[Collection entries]
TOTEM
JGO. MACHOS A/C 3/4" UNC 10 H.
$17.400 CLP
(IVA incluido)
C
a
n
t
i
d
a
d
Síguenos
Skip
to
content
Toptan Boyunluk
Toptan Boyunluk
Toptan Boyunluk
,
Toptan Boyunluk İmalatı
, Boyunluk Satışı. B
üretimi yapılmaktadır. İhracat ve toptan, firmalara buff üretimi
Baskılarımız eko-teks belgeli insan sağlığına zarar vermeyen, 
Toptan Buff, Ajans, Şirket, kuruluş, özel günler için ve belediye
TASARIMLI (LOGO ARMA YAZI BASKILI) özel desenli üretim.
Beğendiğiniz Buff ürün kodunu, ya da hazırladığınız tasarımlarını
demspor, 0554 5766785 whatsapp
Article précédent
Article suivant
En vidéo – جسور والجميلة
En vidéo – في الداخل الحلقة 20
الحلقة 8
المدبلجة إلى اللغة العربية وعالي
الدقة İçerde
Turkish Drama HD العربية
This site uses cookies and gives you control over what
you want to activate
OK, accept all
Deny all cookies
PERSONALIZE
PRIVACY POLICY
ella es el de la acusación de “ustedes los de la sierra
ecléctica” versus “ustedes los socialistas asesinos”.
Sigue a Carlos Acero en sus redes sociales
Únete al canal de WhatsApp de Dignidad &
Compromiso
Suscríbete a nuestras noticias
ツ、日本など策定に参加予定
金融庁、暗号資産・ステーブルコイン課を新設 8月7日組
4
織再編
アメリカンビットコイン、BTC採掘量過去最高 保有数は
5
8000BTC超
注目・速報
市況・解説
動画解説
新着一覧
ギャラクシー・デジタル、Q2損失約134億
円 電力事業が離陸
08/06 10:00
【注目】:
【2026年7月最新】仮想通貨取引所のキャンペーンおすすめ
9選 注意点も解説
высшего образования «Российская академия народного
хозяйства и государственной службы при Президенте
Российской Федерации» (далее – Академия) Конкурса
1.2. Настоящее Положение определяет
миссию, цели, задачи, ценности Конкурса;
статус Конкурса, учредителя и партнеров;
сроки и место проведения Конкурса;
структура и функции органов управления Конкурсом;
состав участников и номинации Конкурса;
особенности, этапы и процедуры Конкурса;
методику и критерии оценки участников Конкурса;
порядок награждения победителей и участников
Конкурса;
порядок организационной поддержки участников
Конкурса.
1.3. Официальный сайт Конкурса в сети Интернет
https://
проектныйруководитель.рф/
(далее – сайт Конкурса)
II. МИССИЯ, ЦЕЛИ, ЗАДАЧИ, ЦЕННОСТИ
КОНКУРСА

Exercise instructions =>
Copy out the data shown above in full. Match it exactly.

Answer area =>
TOTEM
JGO. MACHOS A/C 3/4" UNC 10 H.
$17.400 CLP
(IVA incluido)
C
a
n
t
i
d
a
d
Síguenos
Skip
to
content
Toptan Boyunluk
Toptan Boyunluk
Toptan Boyunluk
,
Toptan Boyunluk İmalatı
, Boyunluk Satışı. B
üretimi yapılmaktadır. İhracat ve toptan, firmalara buff üretimi
Baskılarımız eko-teks belgeli insan sağlığına zarar vermeyen, 
Toptan Buff, Ajans, Şirket, kuruluş, özel günler için ve belediye
TASARIMLI (LOGO ARMA YAZI BASKILI) özel desenli üretim.
Beğendiğiniz Buff ürün kodunu, ya da hazırladığınız tasarımlarını
demspor, 0554 5766785 whatsapp
Article précédent
Article suivant
En vidéo – جسور والجميلة
En vidéo – في الداخل الحلقة 20
الحلقة 8
المدبلجة إلى اللغة العربية وعالي
الدقة İçerde
Turkish Drama HD العربية
This site uses cookies and gives you control over what
you want to activate
OK, accept all
Deny all cookies
PERSONALIZE
PRIVACY POLICY
ella es el de la acusación de “ustedes los de la sierra
ecléctica” versus “ustedes los socialistas asesinos”.
Sigue a Carlos Acero en sus redes sociales
Únete al canal de WhatsApp de Dignidad &
Compromiso
Suscríbete a nuestras noticias
ツ、日本など策定に参加予定
金融庁、暗号資産・ステーブルコイン課を新設 8月7日組
4
織再編
アメリカンビットコイン、BTC採掘量過去最高 保有数は
5
8000BTC超
注目・速報
市況・解説
動画解説
新着一覧
ギャラクシー・デジタル、Q2損失約134億
円 電力事業が離陸
08/06 10:00
【注目】:
【2026年7月最新】仮想通貨取引所のキャンペーンおすすめ
9選 注意点も解説
высшего образования «Российская академия народного
хозяйства и государственной службы при Президенте
Российской Федерации» (далее – Академия) Конкурса
1.2. Настоящее Положение определяет
миссию, цели, задачи, ценности Конкурса;
статус Конкурса, учредителя и партнеров;
сроки и место проведения Конкурса;
структура и функции органов управления Конкурсом;
состав участников и номинации Конкурса;
особенности, этапы и процедуры Конкурса;
методику и критерии оценки участников Конкурса;
порядок награждения победителей и участников
Конкурса;
порядок организационной поддержки участников
Конкурса.
1.3. Официальный сайт Конкурса в сети Интернет
https://
проектныйруководитель.рф/
(далее – сайт Конкурса)
II. МИССИЯ, ЦЕЛИ, ЗАДАЧИ, ЦЕННОСТИ
КОНКУРСА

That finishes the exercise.